If you have a credit card you know that between fees and fluctuating interest rates, your monthly payment can go through the roof. There may come a time when you need to call them and ask for a decrease in your interest rate. Calling a credit card company can be intimidating. But if you approach it with an open mind and realistic expectations, you can get more done and manage your debt more comfortably for you. To make things even easier, you can be more vigilant while choosing a credit card for your business or personal expenses from the beginning itself.
Companies avoid this call like the plague. They don’t want to reduce the money they are making from you. But there are a few things you can do to get them to talk to you and give you your options.
Be nice. I know it goes without saying but when stress and worry about money and payments enter the picture, it can be hard to stay rational. But try to remember that the person on the other end of the line listens to stories all day long. They can rarely do anything but what is detailed in front of them. They did not raise your rates but they are the first step to reduce them. So being kind can get your further than anger.
A great time to call and have your rate reviewed or payment terms is around your renewal date. Look on you card and see when it expires. Most credit card companies review your rates and credit around that time every year. So be proactive, call them and tell them that you are trying to reduce your rate and want to know what your credit review tells them.

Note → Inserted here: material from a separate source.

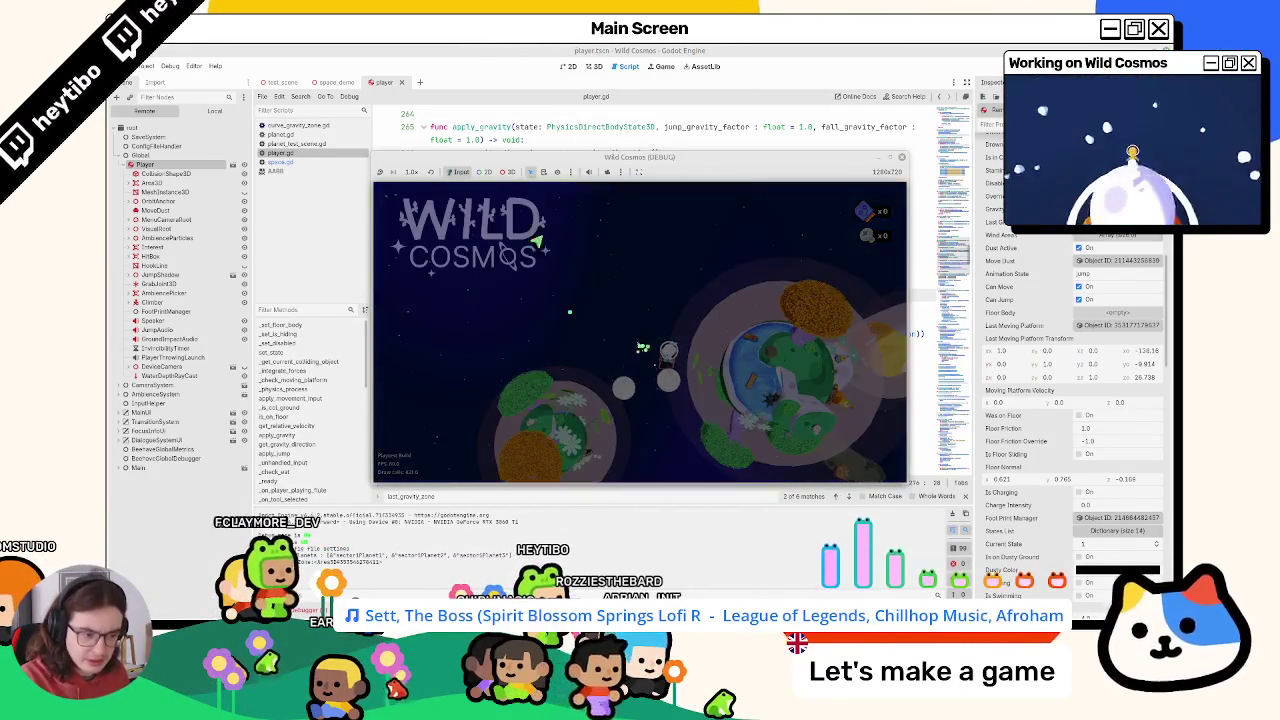
key(alt+Tab)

They will probably give you a time that is best to call back and get the information that you need. Also, it gets a note in the system that you are interested in reducing your rate.

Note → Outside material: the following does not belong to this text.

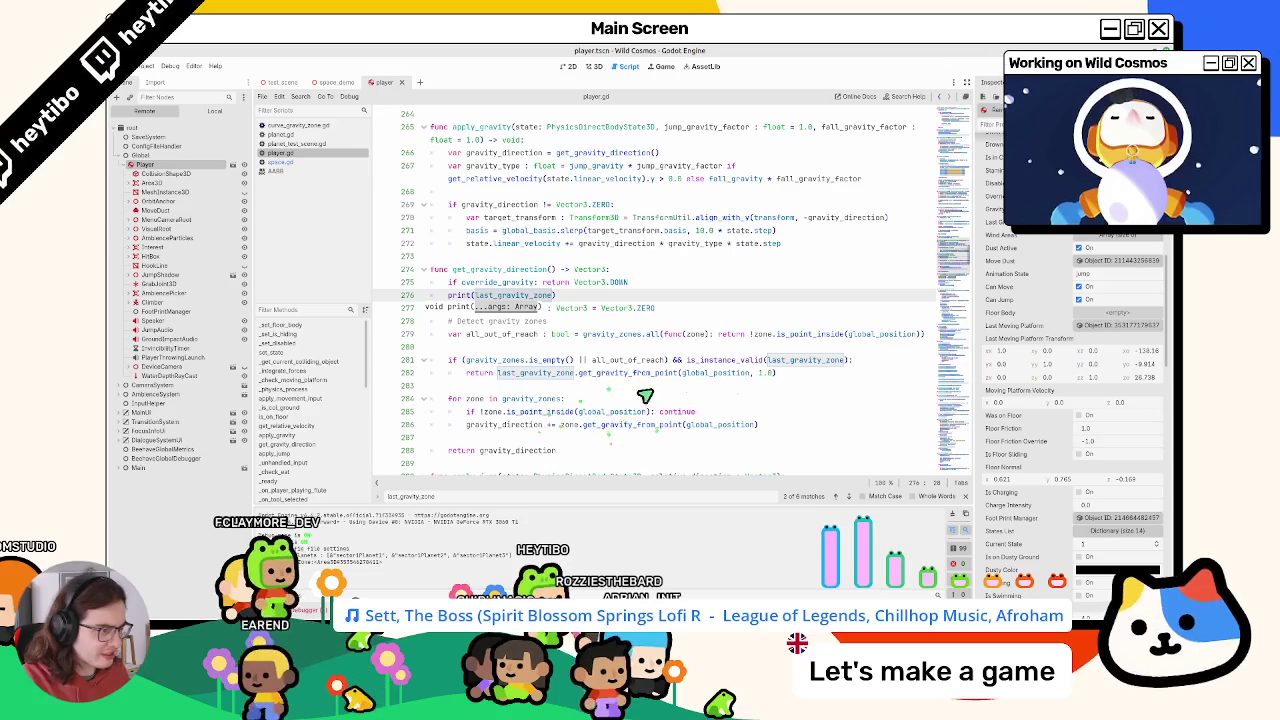
double_click(510, 334)
key(ctrl+c)
Print all_out_of_reach instead, placed below its declaration on line 281, then test-run and stop
double_click(512, 295)
key(ctrl+v)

Be realistic. Chances are, unless something drastic has changed, any adjustment to your interest rate is not going to change much. So don’t expect that the rates that you see on television to be available for you. Most of the time those are promotional rates and not available to current customers.
If you are really in trouble, consider sending your credit card into a hardship payment plan with the credit card company. This can reduce your rate and payment but you lose the use of your card and you must pay the agreed upon amount for the duration of the time period. Any late payments or defaults will report to your credit immediately. A good tool I have found has been provided by Genworth financial and I have embedded it above. A simple budget calculator can tell you what new rate you can afford. In my family this article about How to talk about money with your spouse was very helpful after figuring out what we could and could not afford with the budget calculator.
Calling a credit card company can be intimidating. But if you approach it with an open mind and realistic expectations, you can get more done and manage your debt more comfortably for you.